Like many countries facing rapid deforestation, this problem in Zambia is primarily driven by the use of wood for fuel (both timber and charcoal) and unsustainable agricultural practices. Deforestation is also exacerbated by poverty: approximately 80 percent of rural Zambians live on less than $1.25 a day and most rely on natural resources like forests for day-to-day survival.

For the majority of farmers who make a living growing staple crops on small plots of land, it is difficult to grow enough food to feed their families throughout the year, and they frequently turn to charcoal production or poachingto make ends meet. As Zambia’s urban population grows in cities that lack reliable access to electricity, higher demand for charcoal is also accelerating deforestation.

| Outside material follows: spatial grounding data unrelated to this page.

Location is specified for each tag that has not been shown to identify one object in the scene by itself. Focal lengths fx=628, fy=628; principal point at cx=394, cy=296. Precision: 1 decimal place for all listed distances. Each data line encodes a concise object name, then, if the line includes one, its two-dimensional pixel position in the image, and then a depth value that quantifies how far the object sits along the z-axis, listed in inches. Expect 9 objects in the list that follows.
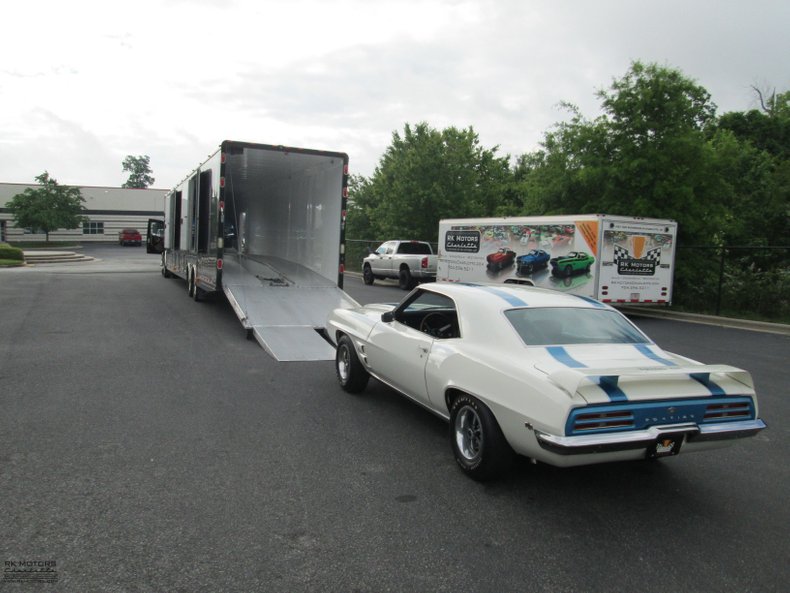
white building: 2726.4
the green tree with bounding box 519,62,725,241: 714.8
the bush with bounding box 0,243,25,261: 1237.1
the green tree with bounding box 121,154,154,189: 5521.7
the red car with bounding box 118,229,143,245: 2459.4
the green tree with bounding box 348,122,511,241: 1168.2
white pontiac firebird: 152.9
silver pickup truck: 934.4
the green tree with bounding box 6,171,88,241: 2096.5
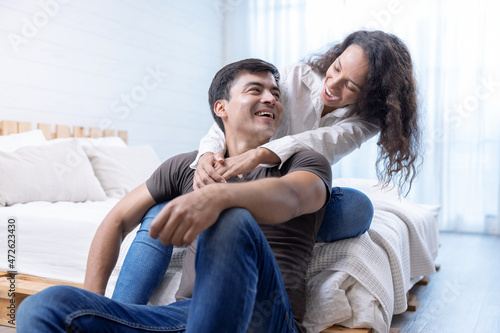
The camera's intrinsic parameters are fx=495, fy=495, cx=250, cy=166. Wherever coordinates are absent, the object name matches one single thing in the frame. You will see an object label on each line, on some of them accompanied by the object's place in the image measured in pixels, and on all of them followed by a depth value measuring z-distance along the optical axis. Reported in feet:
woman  4.85
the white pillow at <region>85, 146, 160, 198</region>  9.62
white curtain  14.46
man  2.90
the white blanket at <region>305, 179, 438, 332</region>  4.58
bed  4.70
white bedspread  6.40
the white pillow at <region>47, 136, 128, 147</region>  9.57
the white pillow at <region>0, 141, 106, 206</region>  7.75
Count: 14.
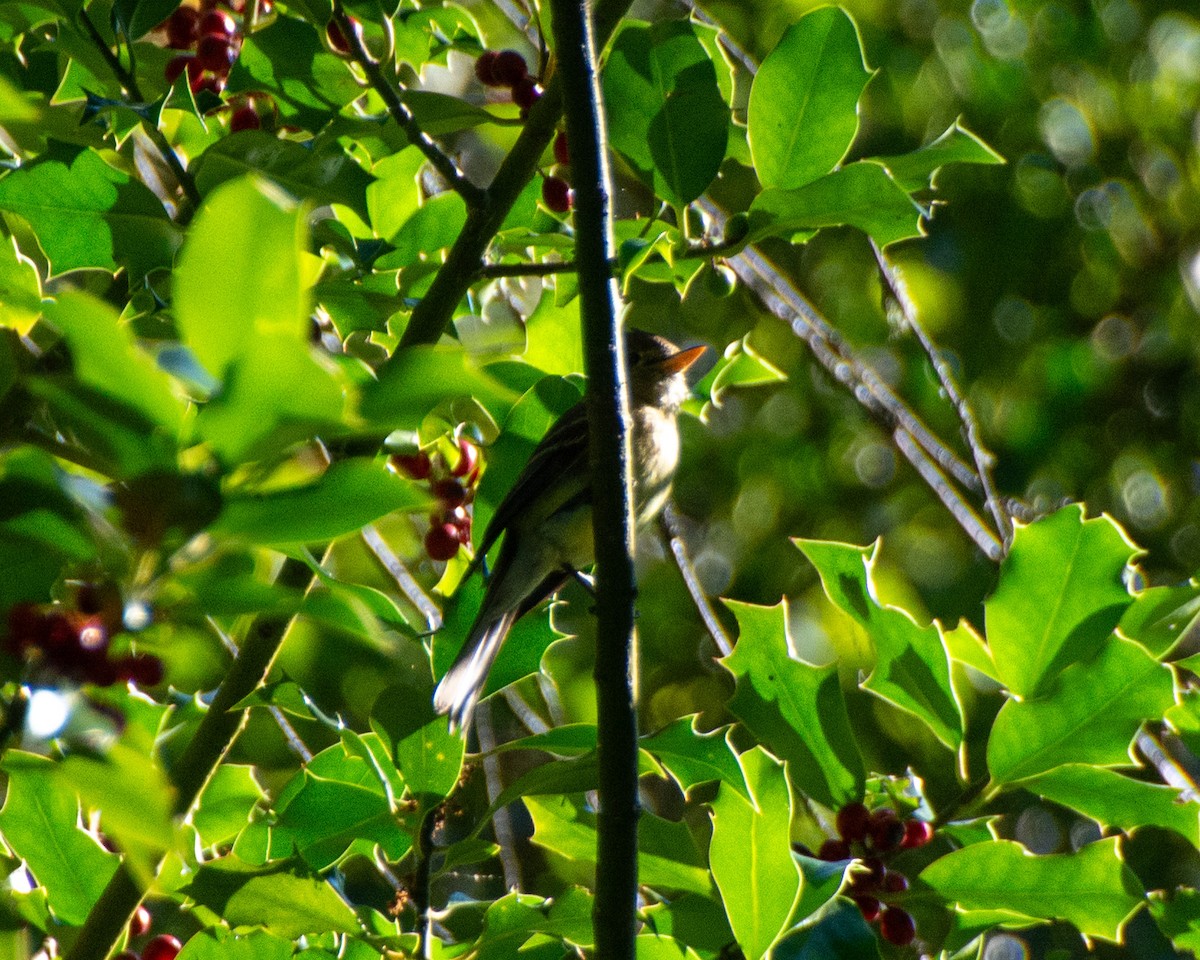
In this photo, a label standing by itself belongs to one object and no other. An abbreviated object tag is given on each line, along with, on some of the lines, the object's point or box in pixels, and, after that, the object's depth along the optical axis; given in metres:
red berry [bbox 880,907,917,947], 4.50
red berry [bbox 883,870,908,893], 4.43
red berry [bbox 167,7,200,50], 5.18
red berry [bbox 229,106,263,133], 5.25
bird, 6.77
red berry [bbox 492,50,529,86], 5.06
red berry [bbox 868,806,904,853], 4.39
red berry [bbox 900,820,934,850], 4.36
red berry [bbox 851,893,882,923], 4.42
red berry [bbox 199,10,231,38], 5.04
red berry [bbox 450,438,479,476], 5.53
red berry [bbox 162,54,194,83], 5.09
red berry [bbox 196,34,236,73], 4.94
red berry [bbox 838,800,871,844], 4.43
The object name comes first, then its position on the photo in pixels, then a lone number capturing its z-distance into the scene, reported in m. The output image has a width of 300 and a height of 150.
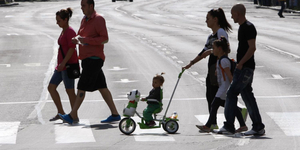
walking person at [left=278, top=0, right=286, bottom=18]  88.50
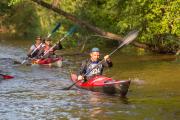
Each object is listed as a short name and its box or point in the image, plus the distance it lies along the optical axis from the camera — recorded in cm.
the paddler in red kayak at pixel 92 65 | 1595
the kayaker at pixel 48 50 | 2439
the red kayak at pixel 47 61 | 2381
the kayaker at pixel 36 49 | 2490
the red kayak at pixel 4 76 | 1927
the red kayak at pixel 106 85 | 1459
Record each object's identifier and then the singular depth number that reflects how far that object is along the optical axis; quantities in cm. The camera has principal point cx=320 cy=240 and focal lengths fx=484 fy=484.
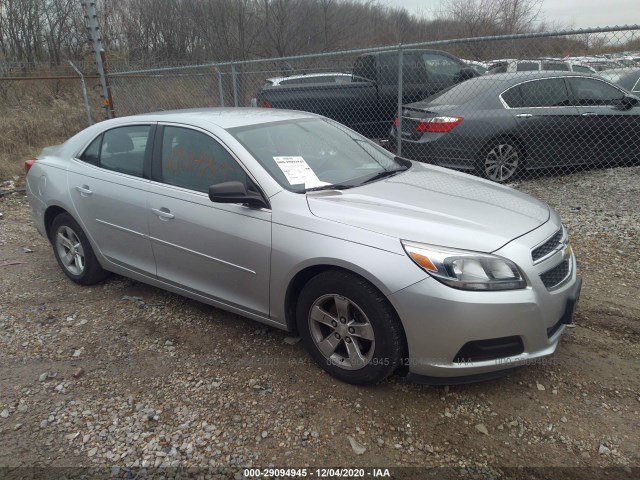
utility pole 919
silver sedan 247
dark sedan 647
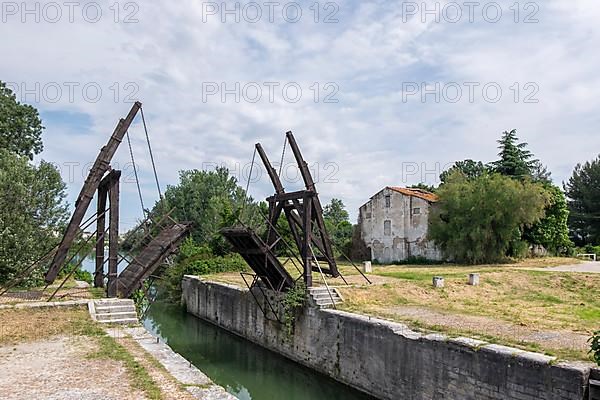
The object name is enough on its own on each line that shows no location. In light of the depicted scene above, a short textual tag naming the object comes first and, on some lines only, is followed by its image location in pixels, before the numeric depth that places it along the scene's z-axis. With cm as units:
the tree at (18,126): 2439
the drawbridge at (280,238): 1528
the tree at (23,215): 1633
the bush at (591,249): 3523
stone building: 3225
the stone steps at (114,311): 1175
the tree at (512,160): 3784
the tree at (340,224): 4096
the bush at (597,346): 669
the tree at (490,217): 2825
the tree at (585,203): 4485
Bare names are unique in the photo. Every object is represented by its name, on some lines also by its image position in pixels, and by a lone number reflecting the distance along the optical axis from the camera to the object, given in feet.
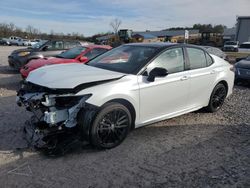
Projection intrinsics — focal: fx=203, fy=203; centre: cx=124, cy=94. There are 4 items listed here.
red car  20.99
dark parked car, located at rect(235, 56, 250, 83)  25.31
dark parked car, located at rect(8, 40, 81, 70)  29.03
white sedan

In combination, all of these factors have disastrous consequences for Zambia’s forests, wildlife and other natural resources. That’s why Feed the Future and the Global Climate Change Initiative are taking an integrated approach with partners in Zambia to improve rural livelihoods and food security, while offering smallholder farmers and other community members the tools to conserve the land they need to sustain their livelihoods over the long term.

Working with the Zambian civil society organization Community Markets for Conservation (COMACO), Feed the Future is training rural farmers from in conservation agriculture techniques like composting, mulching, crop rotation and inter-cropping with agroforestry (i.e. cultivating food crops and trees simultaneously), practices that increase yields while also protecting the soil and trees on farms. COMACO offers market incentives to encourage farmers to change traditional farming methods by organizing them into groups and purchasing their crops at a premium price. As a result, 67 percent of participating farmers have fully adopted conservation agriculture and better natural resource management techniques over two years. COMACO also supplies dividends in the form of seeds and equipment to farmers who exclusively use conservation techniques to grow their crops.

Since this Feed the Future project began in 2011, farmers from 46,000 households working with COMACO have seen a 47 percent increase in their annual incomes, and aerial surveys taken before and during the project show a significant increase in vegetation where participating farmers live compared to neighboring regions.

As a counterpart to conservation agriculture programming under Feed the Future, a project under the Global Climate Change initiative is mitigating deforestation resulting from Zambia’s heavy reliance on charcoal for energy. Charcoal is deeply ingrained in the country’s economy, and a full 50 percent of urban Zambians use charcoal as their primary energy source. While a full transition to more sustainable energy sources will be a long-term process in Zambia, it is still possible in the near term to slow the pace of deforestation through sustainable harvesting. That’s why this climate change project, administered by the not-for-profit BioCarbon Partners Trust (BCPT), supports training for traditional charcoal producers (frequently the poorest members of rural communities) to teach them better harvesting techniques that won’t wipe out their communities’ forests.

Working closely with local leaders in rural villages, the project sets aside land that is actively managed for natural regeneration. Charcoal producers harvest only a small portion of the land each year; use cutting techniques that allow trees to regenerate after the wood is harvested; utilize all parts of the trees instead of just the trunks; and re-plant important trees. BCPT has also introduced more efficient kiln designs that produce greater quantities of denser charcoal out of the same amount of wood with less labor, as well as connected producers of this “eco-charcoal” to the market, where it sells for 20 percent more than traditional charcoal.

By offering climate-smart alternatives to traditional agriculture and forestry practices, these two U.S. Government initiatives are helping increase incomes for vulnerable households while supporting Zambia in building more sustainable agriculture and energy sectors for future generations.